Request |
Copy every line of the data below without changing a character, and leave the pictures out.

-- start --

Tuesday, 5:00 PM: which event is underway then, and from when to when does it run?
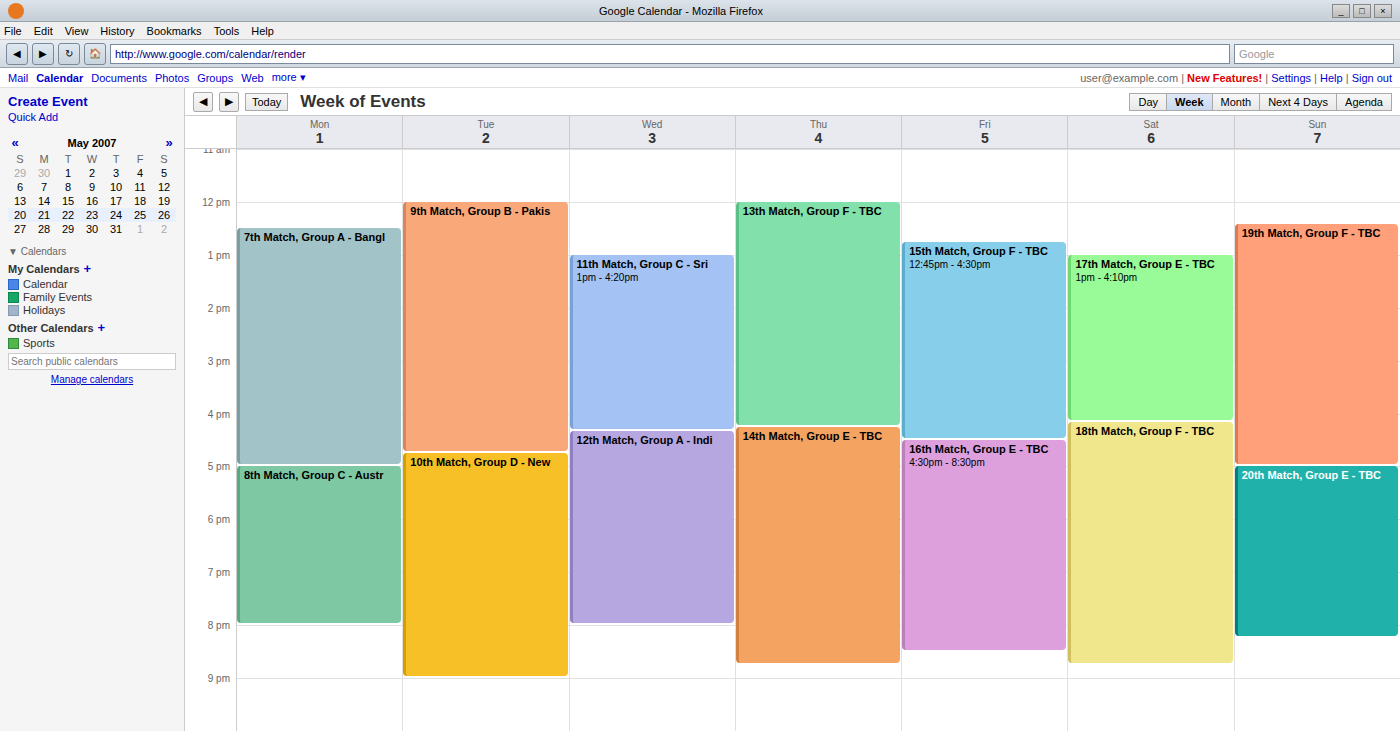
"10th Match, Group D - New", 4:45 PM to 9:00 PM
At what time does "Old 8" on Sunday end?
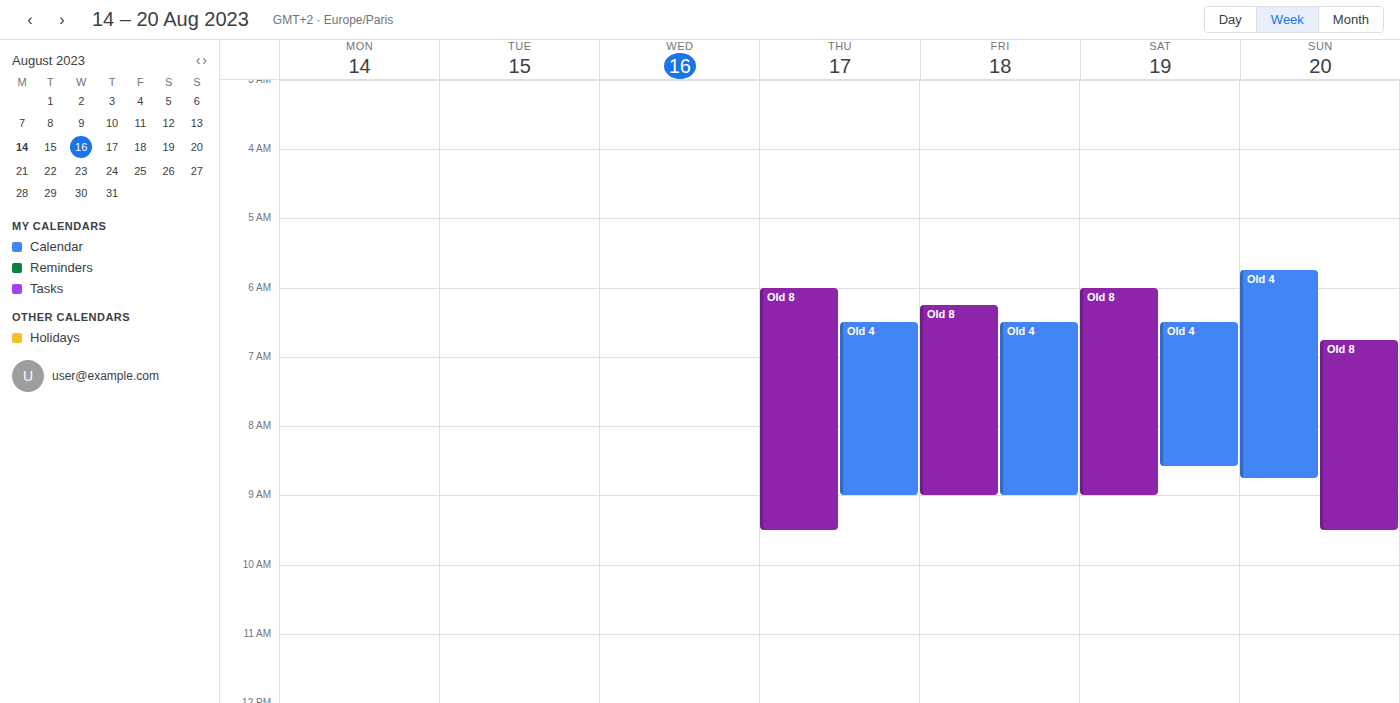
9:30 AM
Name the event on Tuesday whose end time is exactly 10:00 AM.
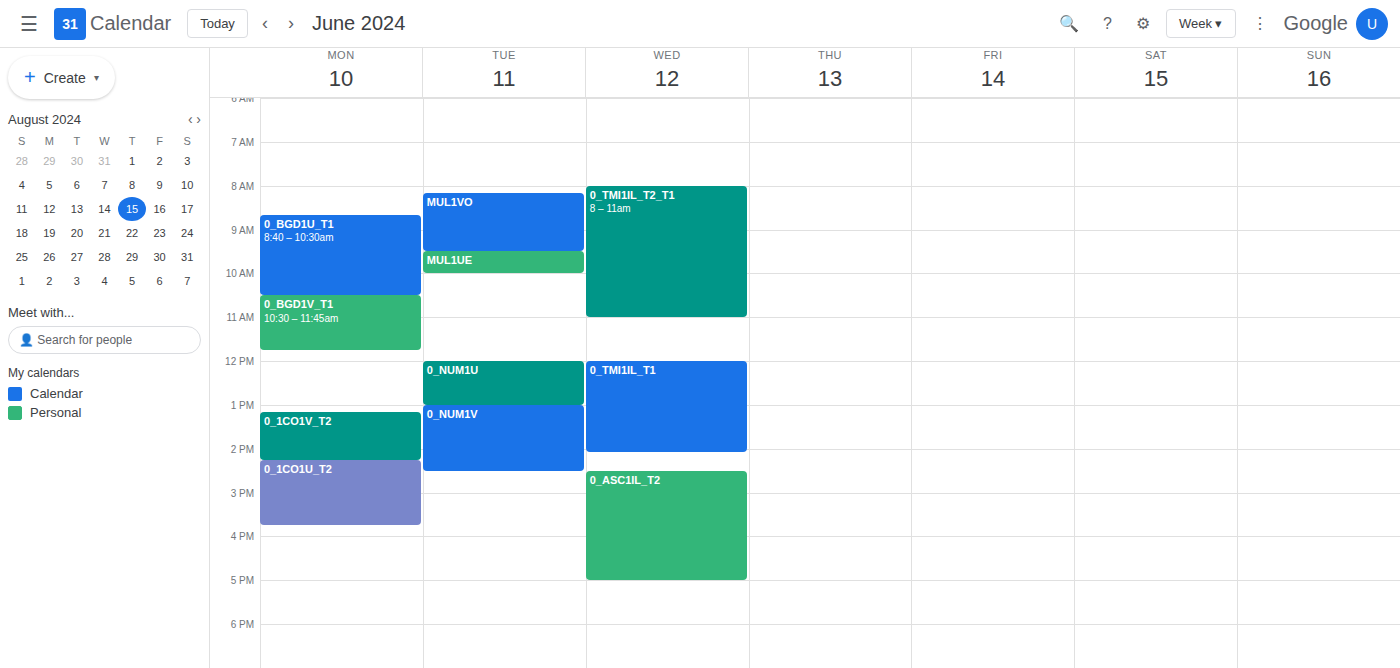
"MUL1UE"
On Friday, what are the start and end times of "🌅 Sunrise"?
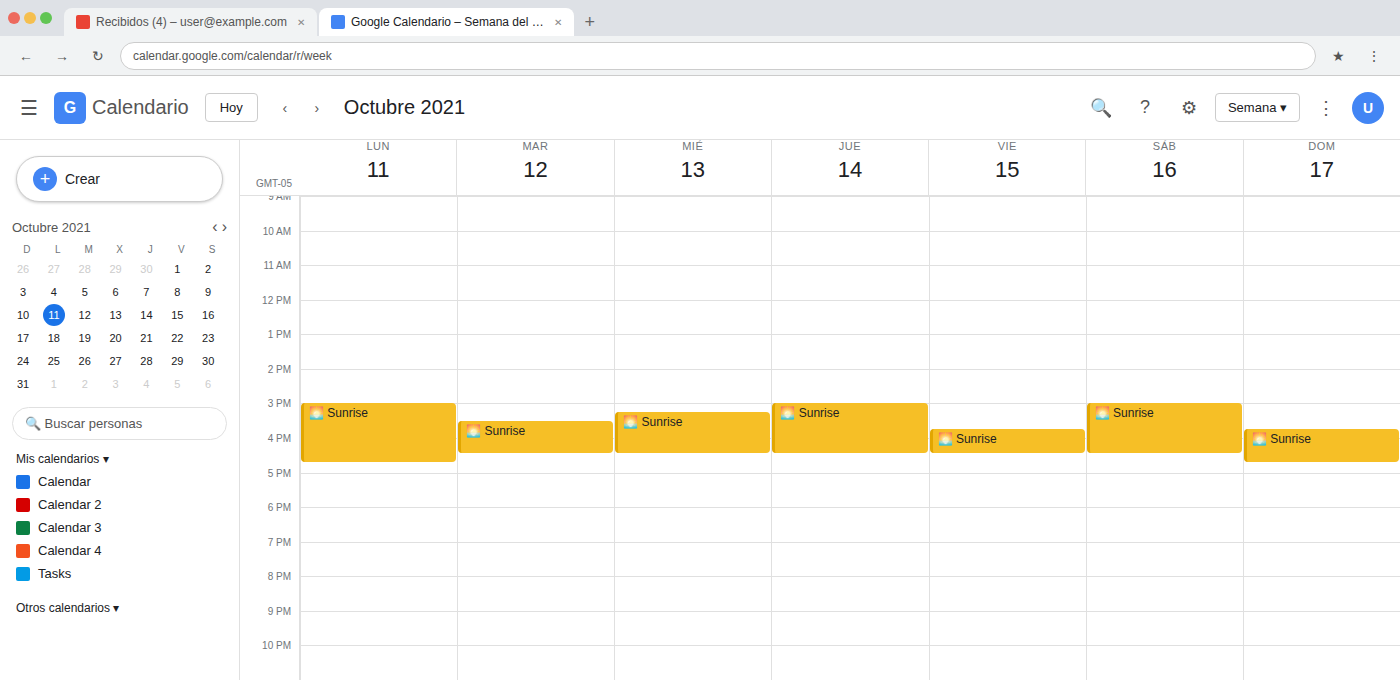
15:45 to 16:30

-- end --

Right answer |
Tuesday, 5:00 PM: which event is underway then, and from when to when does it run?
"10th Match, Group D - New", 4:45 PM to 9:00 PM
At what time does "Old 8" on Sunday end?
9:30 AM
Name the event on Tuesday whose end time is exactly 10:00 AM.
"MUL1UE"
On Friday, what are the start and end times of "🌅 Sunrise"?
15:45 to 16:30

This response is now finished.